I would be hesitant, at best, to leave an infant, or even a toddler, with a younger sitter, but if my child was old enough to be in school, I might be more comfortable with a teenage sitter.
The closer I could monitor the situation, and the faster I could intervene if necessary, the more comfortable I would be with a younger sitter.
The American Red Cross provides a babysitter certification course that seems at least somewhat reputable (for example, University of Michigan's Health System website recommends it). This course is aimed for students 11 and older (note that even U of M's website recommends against having children under the age of 12 babysit), and they even offer supplemental courses (and certificates) in pediatric first aid and CPR.

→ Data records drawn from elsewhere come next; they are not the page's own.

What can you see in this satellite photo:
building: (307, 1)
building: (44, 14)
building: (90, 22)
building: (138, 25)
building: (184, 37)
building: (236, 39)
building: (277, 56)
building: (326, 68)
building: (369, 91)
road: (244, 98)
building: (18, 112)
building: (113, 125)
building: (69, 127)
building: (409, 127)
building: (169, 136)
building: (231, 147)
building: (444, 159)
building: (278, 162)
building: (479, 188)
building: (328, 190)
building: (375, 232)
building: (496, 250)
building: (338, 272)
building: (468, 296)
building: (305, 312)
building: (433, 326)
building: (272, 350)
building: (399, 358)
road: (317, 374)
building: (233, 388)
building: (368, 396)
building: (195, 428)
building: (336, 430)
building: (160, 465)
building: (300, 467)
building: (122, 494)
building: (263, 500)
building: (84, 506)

However, the study referenced in Joe's answer concludes that while middle school-aged babysitters will likely encounter common household emergencies and therefore benefit from first aid training, very little difference in safety knowledge was found between trained and untrained babysitters. This puts into question the effectiveness of the training.
Are there some sort of statistics/studies on the relative safety of using a teenage schoolkid babysitter vs. a professional adult one?
I was unfortunately unable to find any. That doesn't mean such a study doesn't exist, but I imagine it would be very difficult to find relevant data from which to derive such a study. In order to do such a study, there would need to be a way to correlate safety incidents with training. The study mentioned above does this by issuing surveys, which the participants self-administered. I have less faith in survey-based studies for safety issues like this than ones that rely on medical facility reporting requirements, and I would be surprised if age of babysitter would be included in many standard reports.